-- WORK INSTRUCTIONS --
Some entries follow. Reproduce exactly the lines starting at the one with "The longitude of" and stopping after the one with "integer\|null | The".
─── TASK MATERIAL ───
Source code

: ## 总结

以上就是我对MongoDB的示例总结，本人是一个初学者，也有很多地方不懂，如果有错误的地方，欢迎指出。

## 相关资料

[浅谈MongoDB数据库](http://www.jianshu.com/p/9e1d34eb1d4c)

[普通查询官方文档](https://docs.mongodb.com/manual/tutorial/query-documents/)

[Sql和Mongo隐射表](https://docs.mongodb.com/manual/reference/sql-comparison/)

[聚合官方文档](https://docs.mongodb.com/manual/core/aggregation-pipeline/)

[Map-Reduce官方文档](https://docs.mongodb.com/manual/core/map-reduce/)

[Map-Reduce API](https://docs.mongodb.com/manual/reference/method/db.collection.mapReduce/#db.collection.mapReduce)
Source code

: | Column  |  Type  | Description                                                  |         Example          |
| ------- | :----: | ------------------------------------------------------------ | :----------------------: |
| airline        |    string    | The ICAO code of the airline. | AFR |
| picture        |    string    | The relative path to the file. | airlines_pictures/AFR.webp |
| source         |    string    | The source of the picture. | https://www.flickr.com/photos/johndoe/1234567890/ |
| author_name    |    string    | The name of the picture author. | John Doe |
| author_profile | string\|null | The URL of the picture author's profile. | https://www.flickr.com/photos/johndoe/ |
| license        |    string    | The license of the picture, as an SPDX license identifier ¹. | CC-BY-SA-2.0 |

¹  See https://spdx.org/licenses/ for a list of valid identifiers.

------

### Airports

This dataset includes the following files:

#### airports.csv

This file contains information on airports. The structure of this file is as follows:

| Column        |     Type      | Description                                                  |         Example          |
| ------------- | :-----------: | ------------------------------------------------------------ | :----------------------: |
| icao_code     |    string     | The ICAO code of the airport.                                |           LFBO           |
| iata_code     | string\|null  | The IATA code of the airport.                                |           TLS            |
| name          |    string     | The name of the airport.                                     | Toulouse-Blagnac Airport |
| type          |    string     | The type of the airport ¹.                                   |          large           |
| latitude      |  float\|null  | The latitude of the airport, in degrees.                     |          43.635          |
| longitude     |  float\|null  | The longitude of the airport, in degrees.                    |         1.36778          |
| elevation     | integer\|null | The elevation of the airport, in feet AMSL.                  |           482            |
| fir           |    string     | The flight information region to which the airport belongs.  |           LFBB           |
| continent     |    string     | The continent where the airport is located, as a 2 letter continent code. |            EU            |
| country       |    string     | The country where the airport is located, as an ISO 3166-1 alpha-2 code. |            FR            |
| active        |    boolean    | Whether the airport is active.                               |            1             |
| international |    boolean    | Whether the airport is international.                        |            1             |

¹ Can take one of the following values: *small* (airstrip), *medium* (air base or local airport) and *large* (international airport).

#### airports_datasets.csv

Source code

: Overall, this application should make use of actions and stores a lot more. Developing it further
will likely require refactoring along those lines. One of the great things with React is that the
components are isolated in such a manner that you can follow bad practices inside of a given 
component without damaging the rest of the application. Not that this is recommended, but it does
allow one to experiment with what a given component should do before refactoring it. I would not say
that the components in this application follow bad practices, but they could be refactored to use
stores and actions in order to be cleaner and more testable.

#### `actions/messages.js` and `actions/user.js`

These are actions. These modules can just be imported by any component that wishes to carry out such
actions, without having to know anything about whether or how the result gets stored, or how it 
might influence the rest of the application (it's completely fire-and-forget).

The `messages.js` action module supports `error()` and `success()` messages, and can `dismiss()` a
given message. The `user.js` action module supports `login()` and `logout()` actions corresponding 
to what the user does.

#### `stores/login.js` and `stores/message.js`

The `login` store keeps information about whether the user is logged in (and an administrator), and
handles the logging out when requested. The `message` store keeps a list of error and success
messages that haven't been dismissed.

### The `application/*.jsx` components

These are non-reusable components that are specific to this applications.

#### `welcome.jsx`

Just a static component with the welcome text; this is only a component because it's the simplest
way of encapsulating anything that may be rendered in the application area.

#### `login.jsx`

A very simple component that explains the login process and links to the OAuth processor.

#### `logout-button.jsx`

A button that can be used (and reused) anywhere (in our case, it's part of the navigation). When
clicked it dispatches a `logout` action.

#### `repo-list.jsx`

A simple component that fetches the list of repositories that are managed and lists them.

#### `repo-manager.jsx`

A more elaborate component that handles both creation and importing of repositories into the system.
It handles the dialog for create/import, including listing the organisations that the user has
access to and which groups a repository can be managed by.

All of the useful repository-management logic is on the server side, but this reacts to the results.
───
-- COMPLETED TASK --
| longitude     |  float\|null  | The longitude of the airport, in degrees.                    |         1.36778          |
| elevation     | integer\|null | The elevation of the airport, in feet AMSL.                  |           482            |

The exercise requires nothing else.